REPUBLIKA.CO.ID, MANILA -- Pemerintah Filipina mengatakan dalam waktu dekat akan mengajukan keluhan terhadap PBB, Jumat (5/5). Hal ini dilakukan setelah kunjungan penyelidik dari dewan hak asasi manusia perserikatan itu tanpa izin.
Penyelidik itu adalah Agnes Callamard. Ia memiliki jabatan sebagai pelapor khusus PBB dalam kasus pembunuhan di luar hukum. Kedatangannya ke Filipina disebut tidak mendapat izin dari pemerintah Filipina.
"Kami kecewa karena kedatangan Callamard tanpa pemberitahuan dan menghubungi pemerintah kami. Ini melanggar protokol yang ditetapkan PBB untuk kunjungan semacam ini," ujar juru bicara kepresidenan Ernesto Abella.
Dalam kedatangan Callamard ke Filipina, ia juga menjadi pembicara di sebuah forum universitas. Di sana, ia membahas berbagai hal terkait dengan pembunuhan di luar hukum dan pelanggaran HAM. Salah satu contoh utama diyakini dilakukan pemerintah negara itu.

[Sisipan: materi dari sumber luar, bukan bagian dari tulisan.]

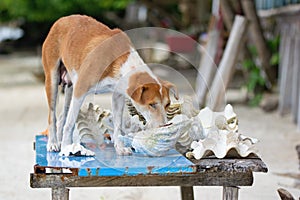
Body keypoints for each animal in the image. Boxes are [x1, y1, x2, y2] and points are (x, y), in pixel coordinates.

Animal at [42, 14, 178, 155]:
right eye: (152, 104)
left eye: (167, 104)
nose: (164, 126)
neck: (121, 62)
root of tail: (61, 19)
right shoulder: (80, 90)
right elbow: (70, 123)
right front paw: (66, 148)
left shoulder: (118, 95)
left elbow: (118, 124)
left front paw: (120, 147)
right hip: (52, 81)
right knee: (53, 116)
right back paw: (53, 143)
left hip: (70, 87)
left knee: (63, 116)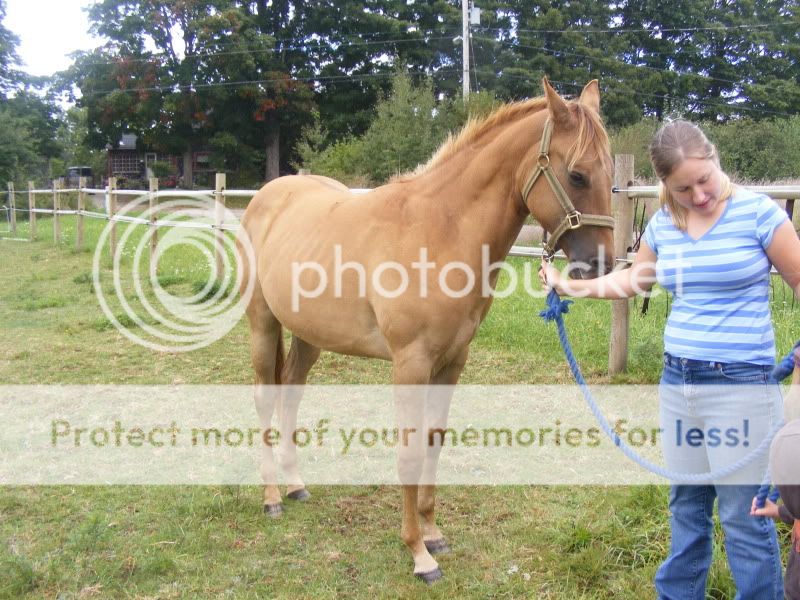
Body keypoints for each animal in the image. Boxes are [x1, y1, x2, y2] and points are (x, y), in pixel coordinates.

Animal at [236, 77, 612, 584]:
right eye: (576, 175)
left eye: (612, 175)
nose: (602, 265)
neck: (440, 229)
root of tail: (267, 195)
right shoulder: (410, 363)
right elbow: (410, 452)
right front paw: (418, 553)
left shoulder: (452, 361)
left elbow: (434, 440)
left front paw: (434, 534)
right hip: (263, 322)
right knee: (263, 397)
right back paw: (273, 497)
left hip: (309, 335)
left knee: (291, 391)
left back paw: (296, 486)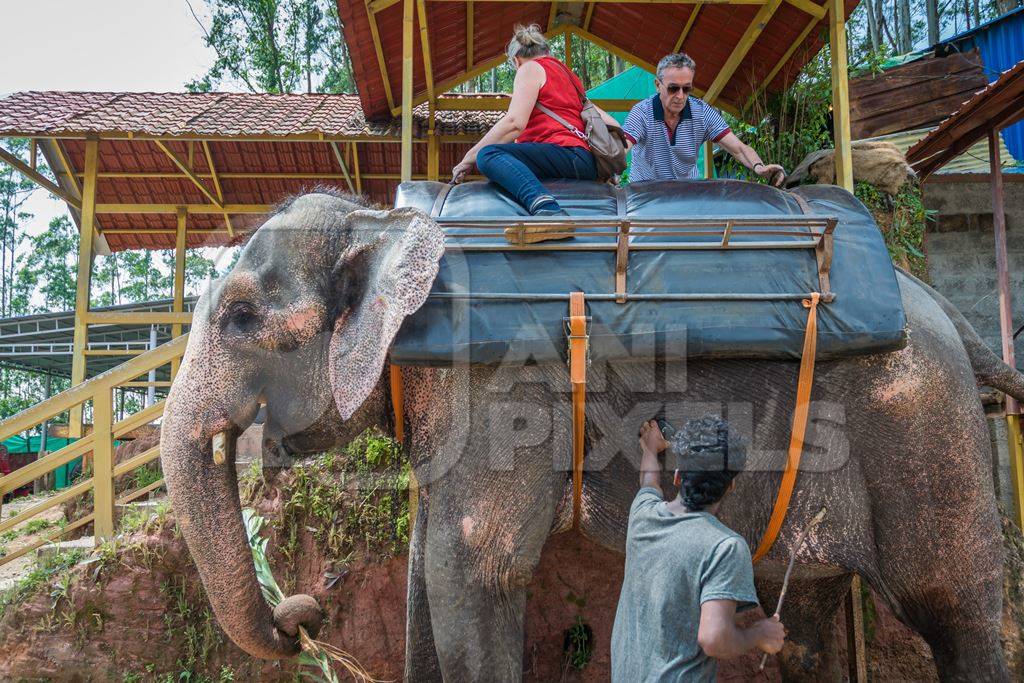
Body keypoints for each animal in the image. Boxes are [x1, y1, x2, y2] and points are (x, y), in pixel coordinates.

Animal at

Presiden Filipina Rodrigo Duterte selama ini telah mendapat kritik atas perang melawan narkotika yang ia terapkan sejak menjabat sebagai pemimpin negara itu pada 30 Juni 2016. Dalam kebijakannya, ia mengizinkan polisi dan aparat keamanan melakukan tindakan keras terhadap orang-orang terkait kejahatan itu.
Sejak saat itu, sebanyak 9.000 orang diperkirakan tewas. Banyak pemimpin negara dan kelompok aktivis HAM yang menyebut bahwa mantan wali kota Davao itu justru telah melakukan pembunuhan sewenang-wenang. Hal itu karena banyak diantara mereka yang kehilangan nyawa belum terbukti secara hukum sepenuhnya bersalah.
Pada tahun lalu, Callamard pernah diundang oleh Pemerintah Filipina untuk berkunjung. Dari sana, ia akan diminta untuk menilai secara lebih objektif kontroversi dalam perang melawan narkotika yang ditetapkan Duterte.
"Saat itu ia tidak memberi tanggapan dan nampaknya tidak ingin melakukan tinjauan dari sudut objektivitas dan komprehensif yang dapat kami berikan tentang masalah ini," jelas Abella.